Sure, we all know that Robert Olen Butler is the Pulitzer-winning author whose author wife, Elizabeth Dewberry, just left him to become one of media mogul Ted Turner's girlfriends, prompting him to pen the nuttiest email of all time. But how familiar are we all with his award-winning work? Maybe some excerpts from this short story, which first appeared in the New Yorker in 1995, would be a good primer. It is about what you think: a man turns into a parrot, is purchased as a pet by his wife, and is forced to watch her cavort around the house with her new lover.

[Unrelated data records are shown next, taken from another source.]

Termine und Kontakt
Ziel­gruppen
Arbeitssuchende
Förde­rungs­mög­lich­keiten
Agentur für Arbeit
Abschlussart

Here's our second-favorite passage:

I was jealous in life. I admit it. I would admit it to her. But it was because of my connection to her. I would explain that. When we held each other, I had no past at all, no present but her body, no future but to lie there and not let her go. I was an egg hatched beneath her crouching body, I entered as a chick into her wet sky of a body, and all that I wished was to sit on her shoulder and fluff my feathers and lay my head against her cheek, my neck exposed to her hand.

And here's our favorite:

And then the cracker [as the parrot has dubbed the lover, who is also described as having "a thick Georgia truck-stop accent" ] comes around the corner. He wears only his rattlesnake boots. I take one look at his miserable, featherless body and shake my head. We keep our sexual parts hidden, we parrots, and this man is a pitiful sight. "Peanut," I say.